## Document section
============

It only takes one great idea to make a great album. Billy Joel’s The Nylon Curtain has two. As hinted at by its cover of identical silhouetted houses, it’s a quasi-concept album exploring the theme of the dark side of suburbia (which, to save space, I’ll be referring to as DSOS.) Musically, it harkens back to the late 60’s and specifically recalls the style of The Beatles.

To place the album in context, Billy Joel had just released Glass Houses in 1980, which was his attempt to echo the then contemporary New-Wave movement. In 1983, he would release An Innocent Man, delving into the late 50’s early 60 roots rock and doo-wop he grew up with. The results were uncannily authentic and the best retro-album I’ve ever heard.

It was in the middle of this highly creative period of exploring different musical eras that The Nylon Curtain came about. Billy Joel, of course, had already developed his own sound, coming to fruition in his excellent The Stranger. This is key because, only incorporating The Beatle’s style into his own, could lead to an innovative work. Most efforts to simply sound like The Beatles result in fun, but inconsequential bands like The Smithereens.

As far as The Nylon Curtain as a concept album goes, it can only be loosely viewed as such. It does not tell a narrative story or reference particular characters, but does keep coming back to its lower income suburban setting and a family struggling to make sense of the American dream in an environment where pain and regret lay just underneath the idyllic surface.

If this theme sounds familiar, it’s not because you’ve heard it on other albums, but because of its recurring presence in later movies. David Lynch’s Blue Velvet may have been the first of the DSOS films, but it was most successfully realized in Sam Mendes’ 1999 Best Picture winner, American Beauty, a film that owes more than a small debt to The Nylon Curtain. It’s not that the plot points are the same, but Kevin Spacey’s protagonist could easily be the narrator of “Pressure” or “A Room of Our Own.”

============

## Tasks for this exercise
[A] List every Billy Joel album named in the review of The Nylon Curtain.
[B] Write the next passage of the review of Billy Joel's The Nylon Curtain, beginning after its final sentence.
The data that follow come from a separate source and are unrelated to the review.

============

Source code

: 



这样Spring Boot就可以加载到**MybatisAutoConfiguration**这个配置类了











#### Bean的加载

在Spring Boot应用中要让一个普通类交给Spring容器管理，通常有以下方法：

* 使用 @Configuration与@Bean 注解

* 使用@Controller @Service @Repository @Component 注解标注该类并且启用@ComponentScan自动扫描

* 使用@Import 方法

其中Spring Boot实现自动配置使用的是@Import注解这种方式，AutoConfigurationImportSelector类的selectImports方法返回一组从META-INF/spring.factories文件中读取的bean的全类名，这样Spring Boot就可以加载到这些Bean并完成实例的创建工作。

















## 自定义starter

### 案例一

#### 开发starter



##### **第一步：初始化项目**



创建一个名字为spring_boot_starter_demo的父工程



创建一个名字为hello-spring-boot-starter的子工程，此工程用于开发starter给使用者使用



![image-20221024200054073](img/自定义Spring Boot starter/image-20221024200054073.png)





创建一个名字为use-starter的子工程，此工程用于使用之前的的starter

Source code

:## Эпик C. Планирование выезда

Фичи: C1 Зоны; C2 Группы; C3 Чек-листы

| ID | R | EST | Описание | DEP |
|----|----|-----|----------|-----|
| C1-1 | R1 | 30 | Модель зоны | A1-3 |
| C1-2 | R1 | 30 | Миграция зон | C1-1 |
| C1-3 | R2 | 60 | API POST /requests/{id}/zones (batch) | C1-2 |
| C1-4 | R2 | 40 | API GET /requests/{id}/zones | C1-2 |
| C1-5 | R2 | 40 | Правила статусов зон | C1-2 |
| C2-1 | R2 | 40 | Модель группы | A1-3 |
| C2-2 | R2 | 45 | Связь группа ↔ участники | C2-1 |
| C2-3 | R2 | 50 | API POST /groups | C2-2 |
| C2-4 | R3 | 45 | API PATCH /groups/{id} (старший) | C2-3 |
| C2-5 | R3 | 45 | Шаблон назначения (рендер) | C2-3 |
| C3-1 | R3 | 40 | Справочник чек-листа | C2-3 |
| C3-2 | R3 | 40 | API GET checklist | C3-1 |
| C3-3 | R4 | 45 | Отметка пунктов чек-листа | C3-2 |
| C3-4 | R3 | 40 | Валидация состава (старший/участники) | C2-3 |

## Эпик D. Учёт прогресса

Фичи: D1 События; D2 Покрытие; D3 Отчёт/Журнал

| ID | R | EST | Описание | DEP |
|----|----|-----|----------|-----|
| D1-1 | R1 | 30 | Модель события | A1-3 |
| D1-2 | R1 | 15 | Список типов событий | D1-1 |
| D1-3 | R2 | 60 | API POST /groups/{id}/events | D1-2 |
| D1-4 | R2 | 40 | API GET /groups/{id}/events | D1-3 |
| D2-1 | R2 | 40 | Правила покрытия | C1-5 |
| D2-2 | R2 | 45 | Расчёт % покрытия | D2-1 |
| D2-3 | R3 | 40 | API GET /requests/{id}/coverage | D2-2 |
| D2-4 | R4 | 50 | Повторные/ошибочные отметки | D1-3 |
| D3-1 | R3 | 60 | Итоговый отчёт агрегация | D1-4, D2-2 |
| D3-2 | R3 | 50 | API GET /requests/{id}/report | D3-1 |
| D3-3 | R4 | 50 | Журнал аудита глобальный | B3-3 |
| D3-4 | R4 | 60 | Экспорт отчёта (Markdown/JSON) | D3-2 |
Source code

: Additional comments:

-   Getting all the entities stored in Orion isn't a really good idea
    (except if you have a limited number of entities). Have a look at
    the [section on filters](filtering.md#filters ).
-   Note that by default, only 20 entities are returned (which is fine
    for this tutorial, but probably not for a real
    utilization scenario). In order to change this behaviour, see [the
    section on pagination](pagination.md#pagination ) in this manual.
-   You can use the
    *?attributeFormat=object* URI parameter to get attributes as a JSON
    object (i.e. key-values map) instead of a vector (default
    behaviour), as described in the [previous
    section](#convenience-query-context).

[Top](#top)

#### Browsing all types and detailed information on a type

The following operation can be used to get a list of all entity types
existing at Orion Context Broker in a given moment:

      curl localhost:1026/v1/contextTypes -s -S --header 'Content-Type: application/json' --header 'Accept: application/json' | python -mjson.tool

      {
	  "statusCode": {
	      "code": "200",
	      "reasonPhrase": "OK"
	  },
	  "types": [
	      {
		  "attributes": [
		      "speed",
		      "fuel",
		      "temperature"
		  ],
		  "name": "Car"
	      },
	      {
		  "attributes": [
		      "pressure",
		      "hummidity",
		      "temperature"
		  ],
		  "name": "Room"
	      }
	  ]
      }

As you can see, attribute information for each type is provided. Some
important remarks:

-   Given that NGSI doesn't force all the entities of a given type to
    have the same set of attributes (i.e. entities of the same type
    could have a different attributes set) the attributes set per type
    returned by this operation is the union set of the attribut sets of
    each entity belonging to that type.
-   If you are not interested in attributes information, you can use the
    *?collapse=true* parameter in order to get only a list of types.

============

## Per-task outputs
[A] The Nylon Curtain, Glass Houses, An Innocent Man, The Stranger

[B]
Let go through this track by track. The first single, “Allentown” is a perfectly constructed song and one of the best of Joel’s career. The Beatle echo is slight, but its highly melodic pop feel would make the Fab Four proud. It provides an actual locale for the album and there’s no reason to think that all of the DSOS songs don’t also take place in Allentown. While most of the album will deal with suburban decay on a personal level, “Allentown” is about the decay of the town itself. Unemployment and the decline of industry leads to an overt questioning of the American dream and why this generation isn’t reaping the benefits their parents had.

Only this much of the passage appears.